07/14/2014 05:36 pm ET Updated Sep 13, 2014

This Photograph: A Poem, Explained

Yuri_Arcurs via Getty Images

For the past ten years, I have been an avid writer. For the past five years, I have sharpened my skills as a photographer. And now, for the past two years, I have also taken on the title of cancer survivor. It seems fitting then that these three identities converged in a forgotten poem I wrote late one night in the midst of the worst of my chemotherapy treatments. Saturday was the two-year anniversary of my cancer diagnosis, so in a sort of reverent reminiscence, I was going through some old journals and notes, and I happened to stumble upon this:

"In this photograph,
The clothes don't matter.
The setting is irrelevant.
The lighting is secondary.
Whether the people are all smiling or not,
Whether we're all looking the same way...
It doesn't matter.

The thing that makes this worn, old photo
So dearly special
Is simply the fact that we're all in it-
Healthy, together, and loving.
This photograph is proof that we are blessed.
That is what makes for photographic excellence.
Because somewhere along the line,
It stopped being about looking good,
And started being about realizing we have it good.

To carry evidence of that amazing truth
In a 3x5 wallet sized card...
Now that is artwork at its finest."

The poem was written down hastily, as if I hadn't given it much previous thought, yet it just seemed to flow out of me like the many tears I had cried during those difficult days. The funny thing is, I cannot for the life of me seem to think of which photo this poem was written about (chalk it up to chemo brain, I guess). But as I sit here and reflect on the past two years of my life that almost were not a reality, all I can think of is how incredibly thankful I am to be on this side of them. Yes, this side of nearing the end of chemotherapy is a relief in many ways (and yet oddly enough, my biggest anxiety, too), but that is not what I am talking about.

As a photographer, I aim to create beautiful images where the lighting and the composition perfectly frame the subject in an artfully crafted way. However, my focus has shifted from the creation of a flawless finished product and more towards the natural beauty of what is really being captured... the gift of life.

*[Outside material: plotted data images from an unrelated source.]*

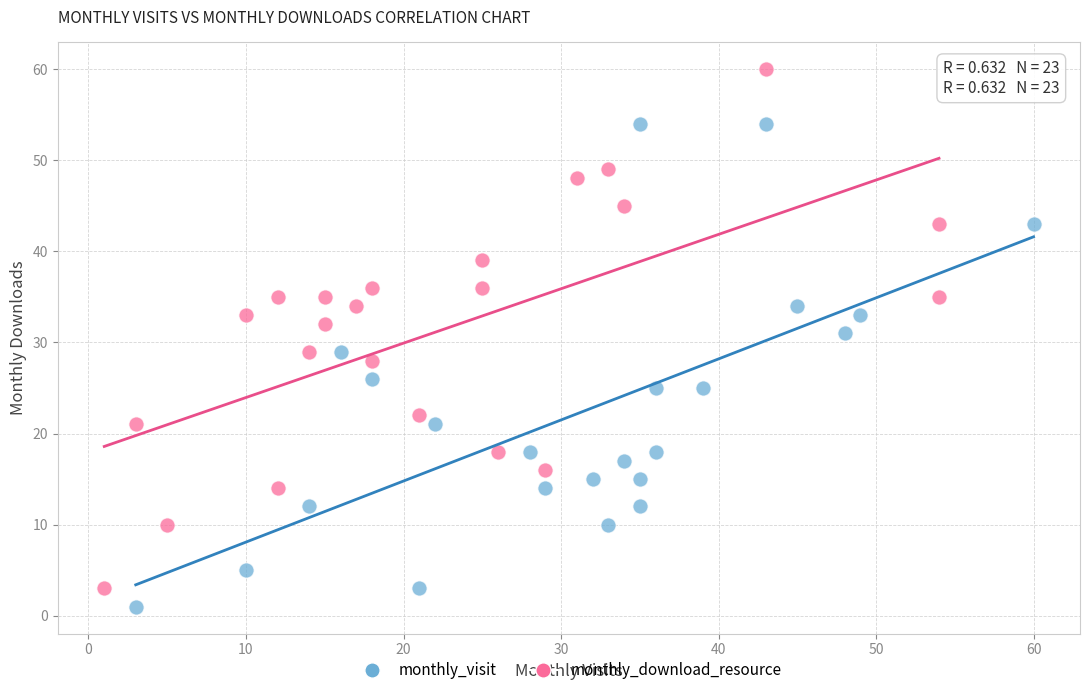

Which series has the largest Y range (max minus min)?

monthly_download_resource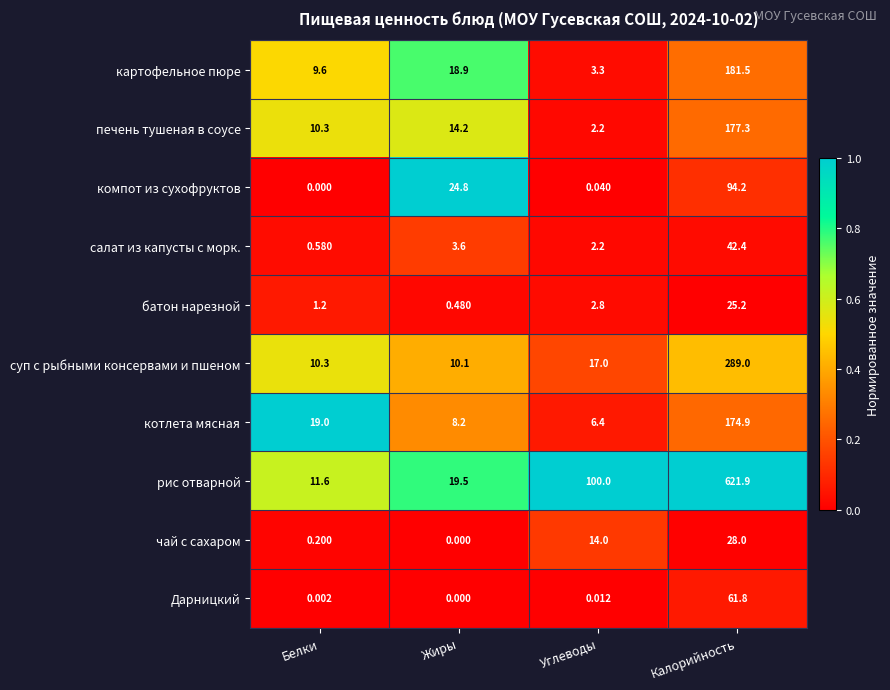

At which label is компот из сухофруктов closest to 47?

Жиры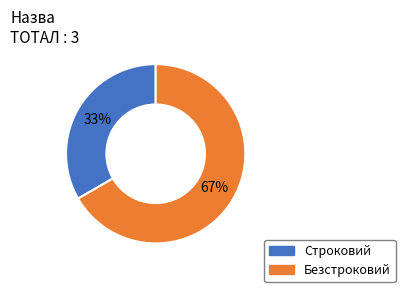

Count the number of slices in the pie.

2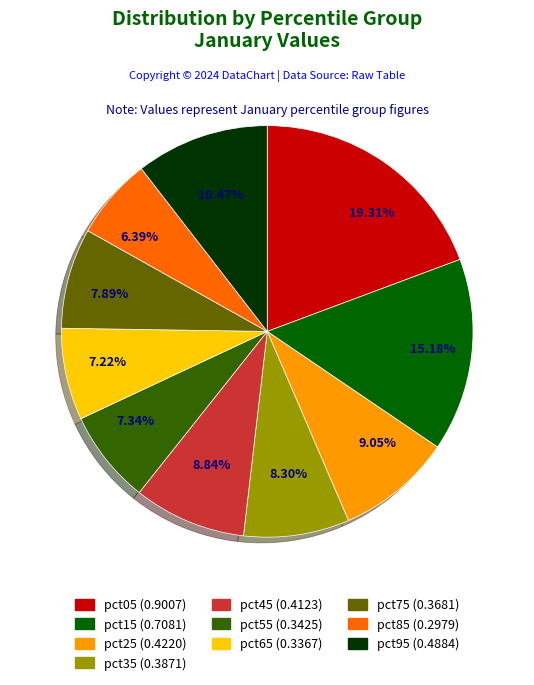

To the nearest percent, what is the combined percentage of pct45 and pct55?

16%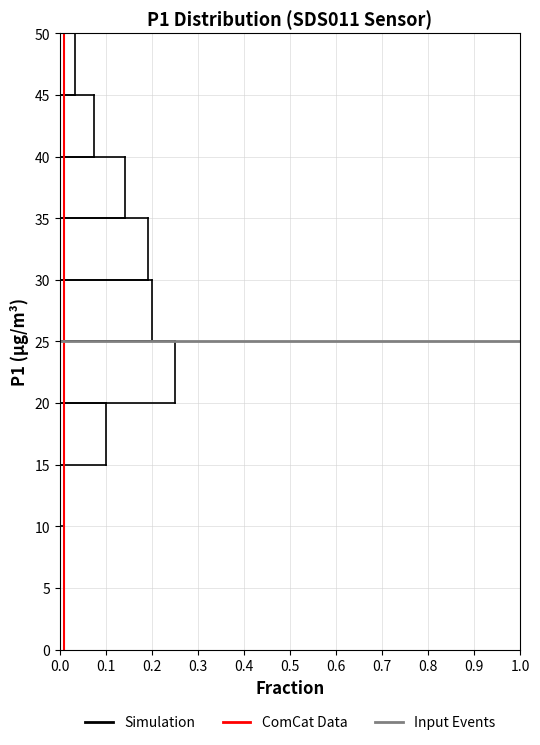

Which range on the y-axis has the longest bar?

20 to 25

I am so thankful to have become the person I am now, two years later. But, I will never thank cancer nor ever think of it as a gift. I hate cancer with every white blood cell in my body that it continually tries to take over... make no mistake about that. However, I can step back from my hatred of the disease long enough to gain some perspective on the person I have become not because of it, but in spite of it. This experience has fundamentally changed my life, and while I would gladly be rid of the countless blood infusions, chemotherapy injections, procedures, pills and side effects, I can honestly say I like my life a whole lot more now than I ever did when I was healthy.

I appreciate the people in my life so much more now, whether they're part of the family I fiercely love and am loved by, the friends who have dearly blessed me, or the seemingly random strangers who have passed through my life just long enough to irrevocably change me for the better. All these people have touched my life and made it worth living, even during the times it felt like I wasn't really living anymore.

While my inherent perfectionism still sticks to my being like gum on the bottom of a shoe, I think I've finally started living out the line, "It stopped being about looking good, and started being about realizing [I] have it good." Yes, my life is messy and sometimes I fail and make mistakes and have emotional breakdowns.

But when I take camera lens focus off myself and direct it at the people in my life, I realize that my life is about so much more than just me. My cancer treatment has been a team effort, and I believe life works the same way, too. This photograph -this life- is not about the perfection of the moment you've carefully crafted for yourself, but rather about the people who are in that moment with you. They are what make it perfect. They are what make it a masterpiece. And by that measure, I can proudly say I have been blessed with a truly beautiful life.